President of the New York Stock Exchange
- In office 1862–1863
- Preceded by: W. R. Vermilye
- Succeeded by: Henry G. Stebbins

Personal details
- Born: Abraham Burtis Baylis November 5, 1811 Queens, New York, U.S.
- Died: July 15, 1882 (aged 70) Brooklyn, New York, U.S.
- Spouse: Deborah McDonald ​ ​(m. 1840)​
- Children: 4
- Occupation: Businessperson, banker

= Abraham B. Baylis =

American businessperson

Abraham Burtis Baylis Sr. (November 5, 1811 – July 15, 1882) was an American businessperson who served as president of the New York Stock Exchange during the U.S. Civil War.

==Early life==
Baylis was born in Queens on November 5, 1811, and spent his entire life on Long Island. He was a son of Mary (née Burtis) Baylis (1778–1861) and Thomas Balyis (1769–1821) of Springfield. Among his siblings from his parents marriage was Thomas Baylis and Mary Elizabeth Baylis. Before his parents marriage, his mother was married to William Ludlum, who died in 1802, and his father was married to Elizabeth Nostrand, who died in 1804. Both of his parents had several children from their first marriages. His paternal grandparents were Daniel Baylis and Catherine (née Ludlam) Baylis and his maternal grandparents were Abraham Burtis and Jane (née Everett) Burtis.

As a young man, he came to Brooklyn and became involved in the hardware trade. In 1839, he became a clerk in the banking house of his brother-in-law, J. B. Cochran.

==Career==
In 1841, Baylis became a member of the New York Stock Exchange and later served as one of the governors of the Exchange. He also served as the first president of the Stock Exchange Building Company (which owned the block in which the Exchange formerly held its sessions) and during the Civil War, he served as president of the Exchange. He was a trustee of the Union Ferry Company, the Brooklyn City Railway, the Brooklyn Trust Company, the Mechanics Bank, the Brooklyn Savings Bank and the Mechanics Insurance Company. According to his obituary in The New York Times:

"The influence of Abram B. Baylis in the Stock Exchange was as great as that ever exercised by any other one member. Many of the measures which have brought prosperity and strength to that institution were the result of his thought and labors."

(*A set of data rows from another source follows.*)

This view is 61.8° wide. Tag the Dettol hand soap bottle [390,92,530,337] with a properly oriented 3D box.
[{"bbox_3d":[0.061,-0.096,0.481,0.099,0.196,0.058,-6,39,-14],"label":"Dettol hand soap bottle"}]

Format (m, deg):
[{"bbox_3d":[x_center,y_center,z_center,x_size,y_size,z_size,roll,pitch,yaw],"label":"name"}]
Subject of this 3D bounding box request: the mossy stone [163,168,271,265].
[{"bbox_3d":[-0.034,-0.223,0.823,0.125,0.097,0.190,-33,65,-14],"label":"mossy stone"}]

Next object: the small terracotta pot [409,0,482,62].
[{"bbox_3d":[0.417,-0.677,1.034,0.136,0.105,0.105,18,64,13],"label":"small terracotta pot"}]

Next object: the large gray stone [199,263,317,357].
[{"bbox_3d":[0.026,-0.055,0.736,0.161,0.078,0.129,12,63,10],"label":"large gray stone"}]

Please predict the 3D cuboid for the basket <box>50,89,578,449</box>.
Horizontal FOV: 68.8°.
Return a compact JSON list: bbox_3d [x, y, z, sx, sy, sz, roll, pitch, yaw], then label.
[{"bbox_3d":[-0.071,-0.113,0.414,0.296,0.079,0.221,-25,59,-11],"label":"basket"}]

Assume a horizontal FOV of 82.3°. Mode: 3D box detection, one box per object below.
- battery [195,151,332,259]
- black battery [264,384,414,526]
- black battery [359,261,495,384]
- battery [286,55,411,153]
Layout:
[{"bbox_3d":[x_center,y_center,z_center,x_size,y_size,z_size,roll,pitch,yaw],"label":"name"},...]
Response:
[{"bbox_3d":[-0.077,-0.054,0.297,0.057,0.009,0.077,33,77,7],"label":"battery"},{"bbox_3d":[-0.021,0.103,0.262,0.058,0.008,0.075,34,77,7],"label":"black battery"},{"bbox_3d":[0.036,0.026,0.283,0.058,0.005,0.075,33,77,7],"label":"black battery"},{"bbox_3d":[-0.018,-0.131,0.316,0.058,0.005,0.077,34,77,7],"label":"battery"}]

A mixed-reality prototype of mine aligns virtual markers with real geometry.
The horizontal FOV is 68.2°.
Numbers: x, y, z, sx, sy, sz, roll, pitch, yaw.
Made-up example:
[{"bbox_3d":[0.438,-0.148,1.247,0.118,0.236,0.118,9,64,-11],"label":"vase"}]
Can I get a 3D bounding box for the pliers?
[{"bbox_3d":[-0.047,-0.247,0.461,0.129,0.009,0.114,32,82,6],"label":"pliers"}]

He was a trusted insider and close business associate of Cornelius Vanderbilt, and served as a director of the Harlem Railroad Company, the Chicago and Northwestern Railroad Company and the Wabash Railroad Company. His office was located at 44 Exchange Place. At the time of his death, he was "one of the oldest and best known men of Wall-street." He was succeeded in business by his sons under the firm name Abraham B. Baylis & Company, later known as A. B. Baylis Jr. & Co.

Baylis was active in public service in Brooklyn and regularly provided his counsel for various municipal affairs. In 1851, he served as a member of the Board of Aldermen representing the 10th Ward of the Borough. In addition, he was a member of the school board for a quarter of a century. He was a member of the original Park Commission. He also serve as a trustee of Packer Collegiate Institute, the Brooklyn Library, and a member of the Long Island Historical Society.

==Personal life==
In 1840, Baylis was married to Deborah McDonald (1809–1894) of Bedford, New York where Baylis had a summer home. Abraham and Deborah were the parents of two sons and two daughters, including:

- Ellen McDonald Baylis (1843–1916), who married Samuel D. Craig.
- Abraham Burtis Baylis Jr. (1845–1896), who largely became his successor. He married Agnes Harvard Marvin in 1873, a daughter of Charles R. Marvin of Brooklyn.
- Mary Baylis (1847–1916), a twin who did not marry.
- William Baylis (1847–1919), who married Adelaide Eliza Brooks.

Baylis, a member of the Second Presbyterian Church for many years, died at his residence, 76 Remsen Street in Brooklyn, on July 15, 1882. After his death, he was buried at Green-Wood Cemetery in Brooklyn.